Why Random Numbers are Impossible in Software
Just by using software, you can’t generate truly random numbers because all current software is deterministic, which means that every output in a calculation will be the exact same given the same input (and providing zero input is still considered an input). By definition, true randomness is the lack of a pattern or predictability in events – and this type of behavior just isn’t possible in software. To achieve “random” behavior in our programs, the absolute best we can do is to simulate randomness by using pseudorandom number generators (from here on out, RNG = random number generator).
Now I keep using the phrase “software” – does that mean we can generate truly random numbers using something else, like hardware? The true answer is that regardless of how you do it, it’s difficult to generate anything random because there aren’t many things that are truly random and replicable, but the quick answer is yes – we can get much, much closer by using actual physical devices to generate random numbers (more on this below).
While software is bad at generating anything truly random – it can still simulate randomness pretty well; let’s dig into how pseudo RNGs work.
Pseudorandom Number Generators
All software RNGs are pseudorandom. Typically, pseudo RNGs will give off the appearance of rendering random numbers, but without the numbers actually being random. Your head might cock here for a second as you think, what’s the difference in appearing to be random versus actually being random? Well, there’s a big difference: you can make anything appear to be random (x, 3, hi, ! – that was random, wasn’t it?), but if the methodology behind generating that randomness isn’t truly random (i.e. if those characters were generated from an algorithm) – then it’s not real.
Pseudo RNGs work by taking a seed value as an input and providing you with a predetermined output based on that seed. If you give a pseudo RNG the same seed over and over again, you’ll get the same number each time (see the example below). Even if you don’t specify an exact seed – which is normally how you use pseudo RNGs – the language will automatically generate a seed for you; using a pseudo RNG this way, you’ll get back a number which seems random – but it isn’t, because it’s based on a non-random seed.
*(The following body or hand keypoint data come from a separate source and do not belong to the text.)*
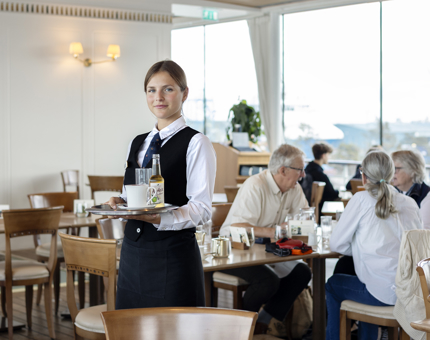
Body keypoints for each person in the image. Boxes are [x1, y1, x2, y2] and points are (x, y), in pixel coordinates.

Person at [107, 60, 216, 309]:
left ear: (184, 93)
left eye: (167, 89)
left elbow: (202, 208)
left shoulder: (197, 143)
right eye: (151, 90)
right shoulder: (137, 142)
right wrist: (120, 202)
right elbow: (133, 195)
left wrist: (157, 219)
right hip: (132, 255)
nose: (158, 97)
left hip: (173, 257)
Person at [325, 151, 422, 340]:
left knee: (332, 285)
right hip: (410, 292)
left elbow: (336, 244)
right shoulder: (410, 203)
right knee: (368, 281)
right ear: (391, 174)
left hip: (382, 294)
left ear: (363, 175)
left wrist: (359, 248)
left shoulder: (361, 200)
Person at [219, 144, 312, 337]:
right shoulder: (256, 185)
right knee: (268, 281)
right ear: (283, 170)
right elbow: (237, 230)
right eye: (300, 170)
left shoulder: (294, 189)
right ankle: (240, 327)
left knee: (302, 272)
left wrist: (294, 227)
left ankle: (263, 321)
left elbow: (306, 222)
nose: (303, 174)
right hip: (231, 251)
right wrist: (276, 231)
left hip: (265, 251)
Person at [391, 150, 430, 229]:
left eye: (395, 169)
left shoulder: (426, 196)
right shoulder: (391, 191)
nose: (392, 173)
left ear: (412, 170)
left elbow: (424, 232)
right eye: (390, 169)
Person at [305, 143, 340, 214]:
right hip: (320, 211)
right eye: (328, 155)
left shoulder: (307, 169)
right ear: (323, 155)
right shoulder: (320, 174)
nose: (328, 157)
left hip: (308, 208)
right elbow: (332, 194)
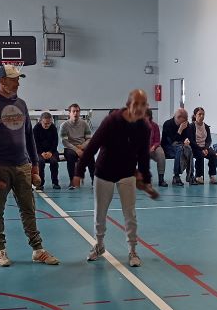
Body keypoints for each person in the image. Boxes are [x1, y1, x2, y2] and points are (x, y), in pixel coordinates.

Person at [0, 65, 60, 267]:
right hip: (0, 167)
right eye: (14, 79)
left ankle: (38, 250)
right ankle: (0, 251)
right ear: (2, 81)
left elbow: (29, 136)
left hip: (22, 166)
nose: (18, 83)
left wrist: (35, 165)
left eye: (18, 79)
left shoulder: (21, 104)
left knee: (28, 209)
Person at [73, 89, 157, 267]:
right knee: (100, 213)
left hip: (127, 173)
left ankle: (132, 250)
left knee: (130, 213)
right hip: (104, 172)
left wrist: (147, 181)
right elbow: (93, 146)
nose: (139, 108)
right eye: (136, 104)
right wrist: (79, 172)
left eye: (143, 105)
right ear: (128, 105)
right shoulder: (112, 121)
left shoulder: (144, 128)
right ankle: (99, 245)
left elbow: (143, 156)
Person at [61, 103, 94, 189]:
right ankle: (72, 181)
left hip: (82, 146)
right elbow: (65, 141)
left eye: (77, 111)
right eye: (73, 111)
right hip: (70, 147)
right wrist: (76, 149)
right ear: (70, 113)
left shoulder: (84, 124)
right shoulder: (64, 125)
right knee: (70, 156)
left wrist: (82, 146)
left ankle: (94, 181)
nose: (75, 113)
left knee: (90, 156)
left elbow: (89, 139)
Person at [160, 108, 194, 186]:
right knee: (180, 149)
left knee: (189, 149)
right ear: (178, 118)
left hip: (180, 146)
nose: (186, 122)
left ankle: (190, 175)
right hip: (167, 148)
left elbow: (189, 137)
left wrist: (187, 140)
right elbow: (173, 141)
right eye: (184, 120)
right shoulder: (167, 124)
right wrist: (180, 130)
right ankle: (176, 176)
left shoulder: (186, 124)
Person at [184, 107, 217, 185]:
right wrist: (201, 149)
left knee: (213, 154)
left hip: (204, 147)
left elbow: (209, 140)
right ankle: (199, 176)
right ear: (195, 115)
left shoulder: (206, 127)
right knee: (200, 155)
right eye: (199, 114)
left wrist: (206, 148)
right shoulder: (191, 126)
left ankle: (212, 175)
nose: (201, 116)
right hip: (195, 147)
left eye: (203, 114)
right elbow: (191, 141)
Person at [32, 112, 61, 190]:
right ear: (40, 121)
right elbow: (35, 143)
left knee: (54, 162)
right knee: (40, 162)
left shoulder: (53, 128)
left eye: (49, 123)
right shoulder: (36, 129)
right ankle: (40, 183)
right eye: (45, 123)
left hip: (52, 151)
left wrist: (50, 152)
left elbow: (55, 142)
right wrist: (42, 152)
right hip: (39, 151)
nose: (47, 125)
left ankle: (55, 182)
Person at [145, 110, 168, 187]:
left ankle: (161, 179)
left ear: (149, 116)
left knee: (161, 154)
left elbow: (157, 140)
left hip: (153, 147)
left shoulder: (154, 126)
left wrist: (154, 147)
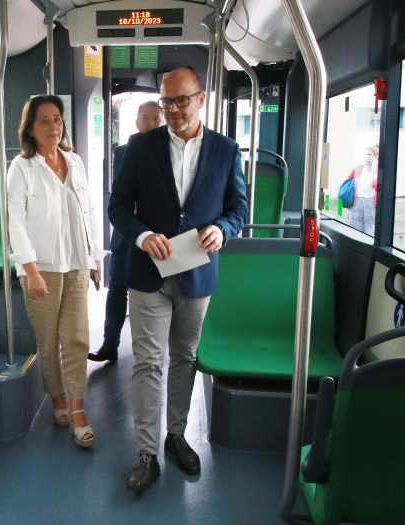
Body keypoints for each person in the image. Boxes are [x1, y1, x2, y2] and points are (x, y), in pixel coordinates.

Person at [108, 67, 248, 493]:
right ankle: (147, 453)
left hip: (196, 270)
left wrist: (223, 229)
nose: (172, 109)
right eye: (166, 101)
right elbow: (117, 206)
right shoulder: (139, 146)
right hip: (147, 271)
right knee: (148, 362)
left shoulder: (225, 150)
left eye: (181, 100)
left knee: (184, 357)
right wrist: (144, 234)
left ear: (200, 99)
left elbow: (239, 207)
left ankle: (176, 436)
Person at [5, 95, 104, 448]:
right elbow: (14, 222)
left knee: (77, 338)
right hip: (41, 267)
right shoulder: (22, 167)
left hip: (77, 263)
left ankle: (77, 408)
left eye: (58, 119)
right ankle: (57, 398)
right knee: (48, 342)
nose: (53, 126)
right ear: (31, 128)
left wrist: (95, 256)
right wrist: (30, 270)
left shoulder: (74, 161)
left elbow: (90, 211)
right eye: (44, 120)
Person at [89, 100, 163, 363]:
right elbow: (121, 196)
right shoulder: (123, 152)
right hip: (125, 233)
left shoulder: (171, 151)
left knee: (159, 292)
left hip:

That seed is normally generated based on a changing value of the machine’s state so that it simulates randomness – such as the current time, process specs, RAM used, etc. – but none of those values are truly “random” because they’re based on predefined algorithms. To be completely random, you can’t do that.
Here’s an example of two objects using the same seed in Ruby’s pseudo RNG, which, as you can see, generate the same output values:
How Can We Get Truly Random Number Generators?
Despite the limitations of determinism in computer algorithms, getting numbers that represent as close as possible to “truly” random isn’t out of the question.
Imagine flipping a coin or rolling a die - those results are pretty random, right? While building a hardware system to measure these exact actions would be pretty impractical, engineers have gotten creative; one example of a real-life hardware RNG is a system that measures time between atmospheric noise segments on untuned receivers, and uses that as its basis; this is actually how random.org works - one of the most popular “true” RNGs available. You can get even deeper when you start using the unpredictability found in the laws of quantum mechanics – such as measuring the radioactive decay of an atom; according to quantum theory, there’s no way to know for sure when radioactive decay will occur, so this is essentially “pure randomness” from the universe.
Does It Matter – Pseudorandom vs. True Random?
This is a question that’s completely based on context. If you’re building an application to randomly select who among your coworkers get’s to pick where to go for lunch – then pseudorandom RNGs are perfect. However – if you’re doing anything involving security, such as cryptography or hashing sensitive information, then you absolutely want true randomness to help generate your keys; any number based on a pseudo RNG is 100% solvable by others since there are man-made algorithms involved.
Taking true randomness a step further – it’s not enough to just be random. Imagine if a truly random value was selected from a sample – but more often than not, you end up getting the same result. That type of behavior normally isn’t considered high quality. When we’re talking about using truly random numbers for real use-cases, then you need a high degree of entropy – or the measure of unpredictability in your results. Without high entropy, it’s difficult to trust a source that provides random information; that’s why it’s common for these sources to go through an “entropy harvesting” phase that allows enough unpredictable results to be generated, thus ensuring the source is indeed high quality. While entropy is harvested, these sources are considered “blocking,” because they’re rate-limited until the desired degree of entropy has been reached. Because of this – as well as the physical nature of gathering results – true RNGs will always execute slower than pseudo RNGs.
The concepts behind true random number generation get really deep, and that’s not what I wanted to get into here. I just wanted to give you a brief – but mildly deep – understanding about how RNGs work in software and why they’re not truly random. Now does that mean you should stop using pseudo RNGs? No, absolutely not – they’re practically essential to modern-day applications, even if they’re not truly random. My advice to you is to use pseudo RNGs for all your random number needs until you run into a situation where you genuinely need something truly random – and trust me, you’ll know when that time comes (and when it does come, that probably means you’re working on a pretty neat project).